WORK INSTRUCTIONS —
Go through the listing and pick out each line with the word "SLUDGE" in it.

EXERCISE DATA —
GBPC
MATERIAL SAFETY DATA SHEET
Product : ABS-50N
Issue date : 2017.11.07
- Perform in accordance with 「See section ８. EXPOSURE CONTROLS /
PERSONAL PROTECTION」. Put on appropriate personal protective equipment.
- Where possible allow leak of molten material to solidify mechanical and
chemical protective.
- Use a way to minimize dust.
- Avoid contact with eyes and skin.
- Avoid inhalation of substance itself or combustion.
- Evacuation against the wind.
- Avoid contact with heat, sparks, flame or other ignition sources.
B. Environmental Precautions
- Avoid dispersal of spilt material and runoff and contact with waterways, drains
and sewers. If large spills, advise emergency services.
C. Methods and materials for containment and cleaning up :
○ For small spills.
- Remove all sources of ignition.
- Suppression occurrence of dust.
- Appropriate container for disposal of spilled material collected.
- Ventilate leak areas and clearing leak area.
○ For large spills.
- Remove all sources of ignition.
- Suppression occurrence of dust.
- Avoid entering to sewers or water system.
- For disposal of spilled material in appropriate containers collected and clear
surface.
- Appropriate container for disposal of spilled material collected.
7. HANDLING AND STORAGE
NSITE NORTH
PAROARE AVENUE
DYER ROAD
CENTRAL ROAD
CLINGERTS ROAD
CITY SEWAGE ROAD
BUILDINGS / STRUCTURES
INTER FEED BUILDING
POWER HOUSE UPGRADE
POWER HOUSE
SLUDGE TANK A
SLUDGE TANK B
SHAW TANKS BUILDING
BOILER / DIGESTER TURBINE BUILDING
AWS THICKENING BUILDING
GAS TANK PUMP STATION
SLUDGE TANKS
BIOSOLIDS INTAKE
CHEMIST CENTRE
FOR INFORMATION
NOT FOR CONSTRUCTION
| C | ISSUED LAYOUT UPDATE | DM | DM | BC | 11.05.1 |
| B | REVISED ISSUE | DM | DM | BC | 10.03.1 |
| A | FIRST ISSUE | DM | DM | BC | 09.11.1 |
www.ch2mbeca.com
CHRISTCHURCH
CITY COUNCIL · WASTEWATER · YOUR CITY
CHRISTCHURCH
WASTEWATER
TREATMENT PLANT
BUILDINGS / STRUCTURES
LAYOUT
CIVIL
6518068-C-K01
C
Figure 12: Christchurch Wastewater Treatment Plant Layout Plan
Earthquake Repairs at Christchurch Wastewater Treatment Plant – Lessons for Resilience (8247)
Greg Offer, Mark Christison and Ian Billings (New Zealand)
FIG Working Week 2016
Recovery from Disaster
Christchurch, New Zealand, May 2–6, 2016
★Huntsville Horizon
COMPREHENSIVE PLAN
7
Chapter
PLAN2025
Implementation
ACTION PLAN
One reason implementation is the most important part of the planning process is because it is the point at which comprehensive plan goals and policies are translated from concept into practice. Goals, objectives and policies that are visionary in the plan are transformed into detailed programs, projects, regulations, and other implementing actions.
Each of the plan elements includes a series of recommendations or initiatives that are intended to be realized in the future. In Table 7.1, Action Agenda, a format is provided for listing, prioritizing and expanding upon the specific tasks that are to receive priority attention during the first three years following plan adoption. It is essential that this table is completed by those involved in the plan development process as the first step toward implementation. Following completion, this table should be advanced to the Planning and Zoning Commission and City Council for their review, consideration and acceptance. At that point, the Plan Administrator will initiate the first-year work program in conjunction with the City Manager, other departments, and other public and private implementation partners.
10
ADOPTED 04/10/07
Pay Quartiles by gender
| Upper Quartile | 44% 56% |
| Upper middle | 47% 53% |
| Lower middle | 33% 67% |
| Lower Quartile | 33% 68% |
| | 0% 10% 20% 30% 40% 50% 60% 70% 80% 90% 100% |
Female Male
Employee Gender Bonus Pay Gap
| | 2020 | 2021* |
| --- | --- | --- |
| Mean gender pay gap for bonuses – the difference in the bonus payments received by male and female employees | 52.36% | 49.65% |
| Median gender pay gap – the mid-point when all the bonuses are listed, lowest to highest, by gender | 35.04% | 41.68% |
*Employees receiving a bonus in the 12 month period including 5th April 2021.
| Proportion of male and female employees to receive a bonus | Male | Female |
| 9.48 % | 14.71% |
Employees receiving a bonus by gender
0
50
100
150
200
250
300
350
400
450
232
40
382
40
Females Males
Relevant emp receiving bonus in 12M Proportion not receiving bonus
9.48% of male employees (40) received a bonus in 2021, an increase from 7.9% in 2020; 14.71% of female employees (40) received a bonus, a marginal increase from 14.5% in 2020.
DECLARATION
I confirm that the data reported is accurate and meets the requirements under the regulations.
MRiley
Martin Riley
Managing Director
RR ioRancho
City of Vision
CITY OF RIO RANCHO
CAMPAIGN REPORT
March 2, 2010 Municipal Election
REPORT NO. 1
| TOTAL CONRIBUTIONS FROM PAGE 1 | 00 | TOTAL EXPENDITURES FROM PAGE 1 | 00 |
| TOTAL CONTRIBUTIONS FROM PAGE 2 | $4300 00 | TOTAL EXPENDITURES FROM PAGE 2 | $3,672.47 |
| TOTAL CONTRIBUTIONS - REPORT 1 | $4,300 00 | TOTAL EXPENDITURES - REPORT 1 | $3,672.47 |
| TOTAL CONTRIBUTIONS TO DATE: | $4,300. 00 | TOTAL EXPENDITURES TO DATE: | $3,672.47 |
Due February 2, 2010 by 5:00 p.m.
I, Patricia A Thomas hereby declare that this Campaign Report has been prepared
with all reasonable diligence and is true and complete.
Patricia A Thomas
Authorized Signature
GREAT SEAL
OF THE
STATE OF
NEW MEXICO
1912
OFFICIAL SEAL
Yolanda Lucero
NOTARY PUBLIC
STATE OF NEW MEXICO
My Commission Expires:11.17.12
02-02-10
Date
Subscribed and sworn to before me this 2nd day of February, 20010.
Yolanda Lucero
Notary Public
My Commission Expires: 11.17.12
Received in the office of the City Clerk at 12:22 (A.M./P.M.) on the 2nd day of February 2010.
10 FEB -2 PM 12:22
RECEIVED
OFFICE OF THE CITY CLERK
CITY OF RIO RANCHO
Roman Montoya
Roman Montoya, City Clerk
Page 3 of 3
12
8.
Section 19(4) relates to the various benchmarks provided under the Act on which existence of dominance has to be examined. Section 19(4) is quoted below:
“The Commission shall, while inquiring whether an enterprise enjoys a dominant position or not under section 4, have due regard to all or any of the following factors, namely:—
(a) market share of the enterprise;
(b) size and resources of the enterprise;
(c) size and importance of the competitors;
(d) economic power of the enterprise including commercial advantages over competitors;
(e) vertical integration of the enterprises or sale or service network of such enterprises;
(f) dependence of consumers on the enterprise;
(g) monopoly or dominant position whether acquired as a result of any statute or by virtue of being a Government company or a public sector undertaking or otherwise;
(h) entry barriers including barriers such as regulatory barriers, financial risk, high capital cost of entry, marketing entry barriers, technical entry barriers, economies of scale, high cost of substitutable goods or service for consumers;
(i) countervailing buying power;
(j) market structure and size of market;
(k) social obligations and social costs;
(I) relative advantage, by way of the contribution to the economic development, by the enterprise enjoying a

RESULT OF THE EXERCISE —
SLUDGE TANK A
SLUDGE TANK B
SLUDGE TANKS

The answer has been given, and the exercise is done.